幼馴染の学生同士を描いた、超王道恋愛漫画。胸キュンすること間違いなしの名作を、ぜひ読んでみてください。
『ラストゲーム』については<漫画『ラストゲーム』が無料で読める!最終11巻までの見所を全巻ネタバレ!>の記事で紹介しています。気になる方はぜひご覧ください。
人間が結婚に至るまでにはそれなりの過程というものが存在します。大抵は恋愛、もしくは誰かからの紹介や見合いの末に結婚するもの。前者にも後者にも、形は違えど愛情があるからこそ夫婦になったわけで、そこに事務的な関係は存在しないはずです。
2012年に連載が始まり、2016年にドラマ化されて人気に火が付いたのが、海野つなみの『逃げるは恥だが役に立つ』。通称「逃げ恥」の愛称で親しまれている本作は、契約結婚を描いた作品です。とはいえ、そこにドラマチックな要素は存在せず、より現代的にビジネスライクな関係を目指していくところが特徴のひとつ。
- 著者
- 海野 つなみ
- 出版日
- 2013-06-13
就職浪人になるくらいなら、と大学院に進学したものの、結局内定はもらえず派遣社員となった森山みくり。

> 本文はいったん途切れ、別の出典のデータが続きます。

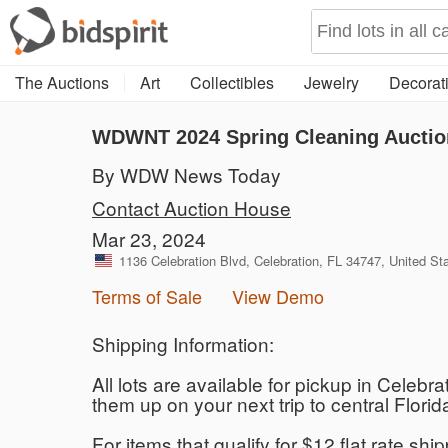
The Auctions
Art
Collectibles
Jewelry
Decorati
WDWNT 2024 Spring Cleaning Auctio
By WDW News Today
Contact Auction House
Mar 23, 2024
1136 Celebration Blvd, Celebration, FL 34747, United St
Terms of Sale
View Demo
Shipping Information:
All lots are available for pickup in Celebr
them up on your next trip to central Flo
For items that qualify for $12 flat rate sh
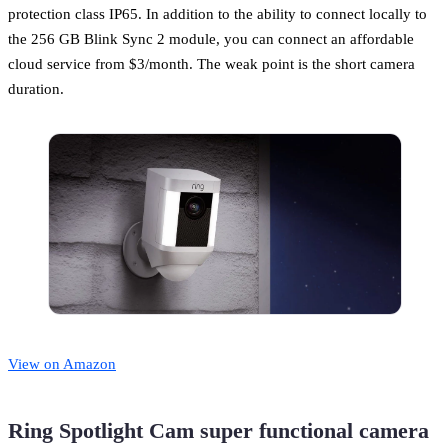
protection class IP65. In addition to the ability to connect locally to
the 256 GB Blink Sync 2 module, you can connect an affordable
cloud service from $3/month. The weak point is the short camera
duration.
View on Amazon
Ring Spotlight Cam super functional camera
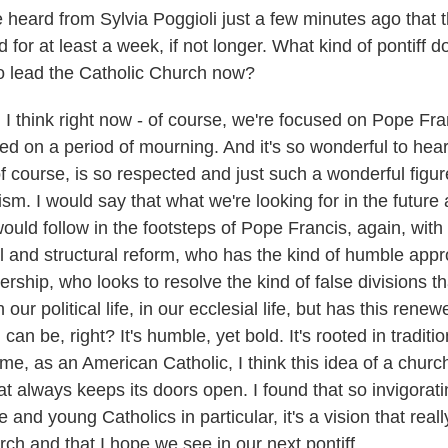
ard from Sylvia Poggioli just a few minutes ago that 
 for at least a week, if not longer. What kind of pontiff d
o lead the Catholic Church now?
I think right now - of course, we're focused on Pope Fra
ed on a period of mourning. And it's so wonderful to hear
f course, is so respected and just such a wonderful figur
ism. I would say that what we're looking for in the future 
d follow in the footsteps of Pope Francis, again, with th
al and structural reform, who has the kind of humble appr
ership, who looks to resolve the kind of false divisions t
in our political life, in our ecclesial life, but has this renew
can be, right? It's humble, yet bold. It's rooted in traditi
 me, as an American Catholic, I think this idea of a church
t always keeps its doors open. I found that so invigorati
 and young Catholics in particular, it's a vision that real
rch and that I hope we see in our next pontiff.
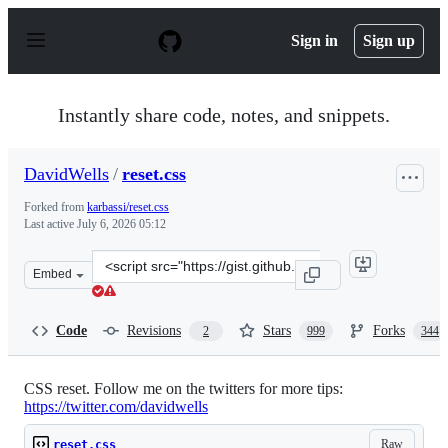
S
k
Sign in
Sign up
i
p
t
o
Instantly share code, notes, and snippets.
c
o
n
DavidWells
/
reset.css
t
e
Forked from
karbassi/reset.css
n
Last active
July 6, 2026 05:12
t
Clone
Embed
this
repository
at
Code
Revisions
Stars
Forks
2
999
344
&lt;script
src=&quot;https://gist.github.com/DavidWells/18e73022e
CSS reset. Follow me on the twitters for more tips:
https://twitter.com/davidwells
Raw
reset.css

そんな矢先に派遣切りにあい、職を失ってしまいます。意気消沈の娘を見かねたみくりの父は、家事代行サービスを切り替えようとしていた部下、津崎平匡に強引にお願いし、みくりは平匡の家で働き始めます。
適度な距離を保ち、良好な関係を築いていた2人でしたが、みくりの両親が定年を機に田舎暮らしをすると言いだしたため、みくりは新たな居場所を探すことに。そこで、今の場所が気に入っていたみくりは、互いに独身だったこともあり、平匡に「契約としての結婚」を提案するのです。そして事実婚という体で結婚生活を開始しましたが、2人だけの生活や他の人との関わりの中で、互いに惹かれあっていくように……。
建前上は夫婦ですが、雇用主と従業員という関係であるため、賃金や休日設定もされているという、色気も艶もないみくりと平匡。契約内容を決めているシーンや、夫婦らしい空気を作るために、ハグをするという「ハグの日」制定時も、雇用主と従業員的硬さがあるのが面白いところ。しかし、一緒に暮らしていれば情は移るもので、徐々に惹かれていってギクシャクする2人に、不器用な大人同士だからこその甘酸っぱさが漂います。
大人の恋愛であるはずなのに、大人ゆえの不器用さや生きづらさが前面に押し出されている本作。重苦しい雰囲気になるわけでもなく、その不器用さを抱えながらも、人に向き合おうとする姿が愛おしく感じられます。契約から始まった結婚生活の果てに、2人はどんな夫婦になるのか、結末が気になる恋愛漫画です。
今も昔も、さまざまな年代の男女をときめかせてきた恋愛漫画。作品は世相を映すものでもあり、作風も異なりますが、そこには人が誰かに恋をするという、普遍的なことが描かれています。いつ読んでも、色褪せない恋物語ばかりですので、ときめき成分が足りなくなったり、胸きゅんしたいという時に読んでみてはいかがでしょうか。